To edit it, either access your files through FTP or a File Manager on your hosting. If you’re unsure what both terms mean, contact your hosting company, and they should be able to help you.
#3: Add Sitemap URL To Robots.txt File
Once you have your sitemap’s URL and access to editing a robots.txt file, it’s time to finally add it.
All you need to do is add a line “Sitemap: https://yourdomain.com/sitemap_index.xml” below the “Disallow:” line.
This text containing the sitemap location can be placed anywhere in the robots.txt file. It is independent of the user-agent line.
User-agent: * Disallow: /wp-admin/ Allow: /wp-admin/admin-ajax.php Sitemap: https://ftdigital.ca/sitemap_index.xml
Using a relative URL: “Sitemap: /pages.xml”
User-agent: * Disallow: Sitemap: /pages.xml
Disallowing your main directive: “Disallow: /”
User-agent: * Disallow: / Sitemap: https://example.com/pages.xml Sitemap: https://example.com/posts.xml
What If You Have Multiple Sitemap Files?
If you have more than one sitemap, you can add all of them to your robots.txt file.
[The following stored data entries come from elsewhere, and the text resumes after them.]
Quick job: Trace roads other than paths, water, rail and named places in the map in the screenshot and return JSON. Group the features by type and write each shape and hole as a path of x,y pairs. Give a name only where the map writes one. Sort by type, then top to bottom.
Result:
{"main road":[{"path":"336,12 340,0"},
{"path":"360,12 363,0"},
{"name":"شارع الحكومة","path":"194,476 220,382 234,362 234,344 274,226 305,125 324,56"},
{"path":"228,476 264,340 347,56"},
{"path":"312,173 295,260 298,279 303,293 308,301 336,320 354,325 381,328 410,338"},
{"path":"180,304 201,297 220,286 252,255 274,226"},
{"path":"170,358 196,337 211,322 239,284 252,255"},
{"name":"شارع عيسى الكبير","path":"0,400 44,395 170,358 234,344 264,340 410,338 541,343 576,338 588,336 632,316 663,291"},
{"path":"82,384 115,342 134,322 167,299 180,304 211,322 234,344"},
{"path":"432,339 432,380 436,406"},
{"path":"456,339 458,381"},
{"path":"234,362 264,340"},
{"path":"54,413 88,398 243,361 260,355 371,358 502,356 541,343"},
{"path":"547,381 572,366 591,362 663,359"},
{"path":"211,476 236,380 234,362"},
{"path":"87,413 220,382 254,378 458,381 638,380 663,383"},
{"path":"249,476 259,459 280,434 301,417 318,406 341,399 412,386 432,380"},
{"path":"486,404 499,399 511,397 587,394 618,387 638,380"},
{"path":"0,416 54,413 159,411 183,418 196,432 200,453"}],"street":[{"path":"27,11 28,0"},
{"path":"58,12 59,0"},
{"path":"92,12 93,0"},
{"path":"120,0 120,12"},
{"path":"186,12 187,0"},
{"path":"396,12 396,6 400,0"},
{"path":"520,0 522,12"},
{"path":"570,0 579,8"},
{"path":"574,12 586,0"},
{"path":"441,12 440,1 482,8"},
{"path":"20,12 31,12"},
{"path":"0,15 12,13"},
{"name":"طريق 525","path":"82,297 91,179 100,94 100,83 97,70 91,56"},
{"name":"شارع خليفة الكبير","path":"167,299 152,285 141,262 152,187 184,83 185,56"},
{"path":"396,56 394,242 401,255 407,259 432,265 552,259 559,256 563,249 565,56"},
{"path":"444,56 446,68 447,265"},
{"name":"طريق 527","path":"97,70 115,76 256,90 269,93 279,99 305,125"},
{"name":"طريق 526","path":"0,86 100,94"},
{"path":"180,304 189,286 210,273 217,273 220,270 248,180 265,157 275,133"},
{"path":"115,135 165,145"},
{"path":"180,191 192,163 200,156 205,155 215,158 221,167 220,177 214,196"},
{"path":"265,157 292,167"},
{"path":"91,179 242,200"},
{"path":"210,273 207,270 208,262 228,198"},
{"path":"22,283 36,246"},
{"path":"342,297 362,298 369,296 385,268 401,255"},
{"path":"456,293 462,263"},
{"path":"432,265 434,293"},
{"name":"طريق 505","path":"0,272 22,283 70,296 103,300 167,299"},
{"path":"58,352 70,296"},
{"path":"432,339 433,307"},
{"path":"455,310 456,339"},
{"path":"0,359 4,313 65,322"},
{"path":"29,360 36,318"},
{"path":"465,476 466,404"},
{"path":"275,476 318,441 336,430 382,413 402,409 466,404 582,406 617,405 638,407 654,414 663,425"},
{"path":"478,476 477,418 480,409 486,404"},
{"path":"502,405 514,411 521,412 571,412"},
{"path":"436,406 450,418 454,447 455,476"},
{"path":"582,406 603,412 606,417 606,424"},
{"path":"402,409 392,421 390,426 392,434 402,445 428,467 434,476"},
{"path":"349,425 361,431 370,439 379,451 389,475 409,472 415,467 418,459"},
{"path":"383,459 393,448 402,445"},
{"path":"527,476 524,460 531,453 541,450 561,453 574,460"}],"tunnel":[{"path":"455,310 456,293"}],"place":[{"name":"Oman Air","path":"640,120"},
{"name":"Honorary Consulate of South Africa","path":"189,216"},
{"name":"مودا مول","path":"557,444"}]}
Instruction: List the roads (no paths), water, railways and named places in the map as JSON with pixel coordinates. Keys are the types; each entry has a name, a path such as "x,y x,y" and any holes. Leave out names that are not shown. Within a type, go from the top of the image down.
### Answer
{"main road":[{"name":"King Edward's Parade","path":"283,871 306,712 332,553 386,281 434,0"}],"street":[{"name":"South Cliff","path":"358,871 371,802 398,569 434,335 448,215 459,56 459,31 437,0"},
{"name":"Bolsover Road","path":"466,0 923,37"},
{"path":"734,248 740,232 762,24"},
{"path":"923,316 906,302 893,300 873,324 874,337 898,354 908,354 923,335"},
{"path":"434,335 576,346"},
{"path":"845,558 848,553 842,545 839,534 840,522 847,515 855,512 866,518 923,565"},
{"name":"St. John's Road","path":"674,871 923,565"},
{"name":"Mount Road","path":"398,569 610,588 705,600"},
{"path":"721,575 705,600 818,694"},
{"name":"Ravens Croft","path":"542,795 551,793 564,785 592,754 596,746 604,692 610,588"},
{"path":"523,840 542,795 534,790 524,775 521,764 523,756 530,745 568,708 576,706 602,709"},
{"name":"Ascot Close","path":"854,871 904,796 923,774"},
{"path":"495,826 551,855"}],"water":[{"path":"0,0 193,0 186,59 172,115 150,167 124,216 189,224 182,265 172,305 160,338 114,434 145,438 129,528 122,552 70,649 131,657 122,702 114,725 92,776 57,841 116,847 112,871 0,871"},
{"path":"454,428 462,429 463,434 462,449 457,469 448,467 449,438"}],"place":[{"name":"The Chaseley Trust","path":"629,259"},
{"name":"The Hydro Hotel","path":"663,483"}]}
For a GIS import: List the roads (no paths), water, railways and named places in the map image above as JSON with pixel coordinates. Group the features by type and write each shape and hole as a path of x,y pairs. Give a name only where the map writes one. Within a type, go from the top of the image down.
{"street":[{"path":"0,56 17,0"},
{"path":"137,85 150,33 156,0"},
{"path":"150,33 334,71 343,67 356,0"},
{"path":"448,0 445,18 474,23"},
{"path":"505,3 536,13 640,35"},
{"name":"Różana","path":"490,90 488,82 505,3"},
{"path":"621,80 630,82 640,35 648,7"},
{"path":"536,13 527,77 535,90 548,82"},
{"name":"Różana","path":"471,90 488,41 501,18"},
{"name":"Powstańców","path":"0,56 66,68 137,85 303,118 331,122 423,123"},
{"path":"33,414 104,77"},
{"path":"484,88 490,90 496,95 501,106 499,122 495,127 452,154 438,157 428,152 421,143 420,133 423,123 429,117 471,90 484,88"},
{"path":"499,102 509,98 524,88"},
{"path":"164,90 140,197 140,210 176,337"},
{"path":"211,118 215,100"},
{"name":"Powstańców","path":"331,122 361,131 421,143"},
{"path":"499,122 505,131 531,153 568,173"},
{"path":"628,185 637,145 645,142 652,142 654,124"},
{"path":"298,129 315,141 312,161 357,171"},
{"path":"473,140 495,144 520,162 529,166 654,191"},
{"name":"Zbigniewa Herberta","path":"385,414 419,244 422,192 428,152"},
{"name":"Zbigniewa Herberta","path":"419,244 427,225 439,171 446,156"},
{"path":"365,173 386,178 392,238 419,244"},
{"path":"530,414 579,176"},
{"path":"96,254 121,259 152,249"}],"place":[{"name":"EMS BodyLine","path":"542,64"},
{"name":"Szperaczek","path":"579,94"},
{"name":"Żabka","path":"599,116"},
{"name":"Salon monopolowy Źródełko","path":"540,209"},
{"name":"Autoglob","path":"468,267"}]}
Although you can add individual sitemaps, I strongly advise adding only the main one. The reason is that with individual sitemaps for each post type, you will constantly have to add or remove them when you update your website, which is a massive waste of time.
So unless you have a large website with more than 50,000 individual URLs and have to separate them in different sitemaps, I strongly encourage you to add only the main one in your robots.txt file.
Now you know that adding a sitemap index file to your robots.txt helps search engines discover your pages and support your SEO efforts.
If you’re trying to do SEO yourself and find it extremely confusing, contact us for help! We will provide you with a free SEO audit and assessment of your current strategy, as well as give you tips on how to improve it so you can grow your organic traffic, appear higher in search results and get free leads.
Sitemap and robots txt are two main components for successfully indexing your pages. Sitemap is a list of all posts and pages you want crawlers to discover and index, and robots.txt shows which parts of the website should be included and completely excluded from crawling.
The path of a robots.txt file is always yourdomain.com/robots.txt. It is the only location of this file that is acceptable for search engines. If you can’t find your robots.txt file there, it means that it’s either set up incorrectly or has never been created.
To get a robots.txt file on any website, go to domain.com/robots.txt. Keep in mind that this file will not be available for editing there. If you want to create, edit or remove this file, you should do it through FTP or a File Manager of your hosting.
Robots.txt file doesn’t have to have a sitemap. However, it is very beneficial to have one because it helps search engines understand its location.